Document extract: Begin

Hey... I need to extend the length of the sensor wire of an el-cheepo
radio shack outdoor thermometer. How long before I run into a
problem??...also if I replaced sensor with another thermistor with
different properties will read out of temperature be off?? if so will
it be consistantly off so I could easily adust after I calibrated?

Thanks rob
 
C

ChrisGibboGibson

Hey... I need to extend the length of the sensor wire of an el-cheepo
radio shack outdoor thermometer. How long before I run into a
problem??

Been there, done it. About 60 feet total cable length.
...also if I replaced sensor with another thermistor with
different properties will read out of temperature be off??

Yes

if so will
it be consistantly off so I could easily adust after I calibrated?

No

Gibbo
 
B

Baz

I tried to extend the cable on a Jaycar indoor outdoor thermometer without
success.

From what I could work out the cable's capacitance is part of an RC
oscillator, as well as the thermistor. The frequency of the oscillator is
counted to obtain the temperature. Extending the cable (in my case an extra
10 meters or so using telephone cable) resulted in unusable readings. As
the same counter was used for both indoor and outdoor reading I couldn't see
any easy way around this problem so I made do without an extended cable.

This may not be the case with your unit.

Regards
Barry
 
R

rob

Thanks Guys....we are doing some solar air heating work and would like
to monitor 9 spots...on the cheap.....my idea is to make 8 sensors and
run wires to spot where temperature display unit is located....either
have wires run to switch or hook up manually one by one when readings
are taken....My understanding (limited) is that I can run thermistors
to a volt meter and temps can be calculated from resitance...is this
correct....we would like to eventually log them with a computer but
that is down the road a bit...thanks again.

Rob
 
J

John Popelish

rob said:
Thanks Guys....we are doing some solar air heating work and would like
to monitor 9 spots...on the cheap.....my idea is to make 8 sensors and
run wires to spot where temperature display unit is located....either
have wires run to switch or hook up manually one by one when readings
are taken....My understanding (limited) is that I can run thermistors
to a volt meter and temps can be calculated from resitance...is this
correct....we would like to eventually log them with a computer but
that is down the road a bit...thanks again.

Rob

You have the right idea. The limitations using DC (immune to the
capacitance of the cable) are that the current that produces the
voltage drop across the thermistor must not heat the thermistor enough
to matter and must not drop enough voltage along the wire to matter.
Thermistors with a room temperature resistance of something like 10k
ohms make the wiring resistance pretty insignificant, and as long as
you pass a fraction of a milliamp through them do not have much self
heating. So if you can come up with a 100 microamp meter movement,
you can make a fair thermometer with only a voltage regulated supply
and some resistors and a multi pole selector switch. You will have to
make a custom meter face that indicates temperature on a nonlinear
scale. Later, a multiplexer and an A/D converter can connect the
thermistors to a computer.
 
R

rob

The limitations using DC (immune to the> capacitance of the cable) are
that the current that produces the
voltage drop across the thermistor must not heat the thermistor enough
to matter and must not drop enough voltage along the wire to matter.

Document extract: End
Dataset extract: Begin

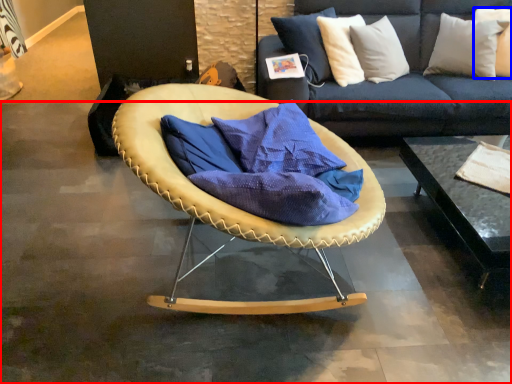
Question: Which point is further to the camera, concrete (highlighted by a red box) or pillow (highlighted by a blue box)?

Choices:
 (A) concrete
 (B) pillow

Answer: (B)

Dataset extract: End

Tasks to complete ::
1) Answer these short questions about the thermometer-wire thread above, one answer per line.
(a) About what total cable length did Gibbo reach when extending the sensor wire?
(b) How much extra cable did Barry add, and what kind of cable was it?
(c) How many spots does rob want to monitor for the solar air heating work?
2) Render every line of the rows in the stored data entries above as a JSON list of strings, one string per line, leaving out blank lines and the pictures.

Solved tasks ::
1)
(a) About 60 feet.
(b) An extra 10 meters or so, using telephone cable.
(c) 9 spots.

2)
[
  "Question: Which point is further to the camera, concrete (highlighted by a red box) or pillow (highlighted by a blue box)?",
  "Choices:",
  " (A) concrete",
  " (B) pillow",
  "Answer: (B)"
]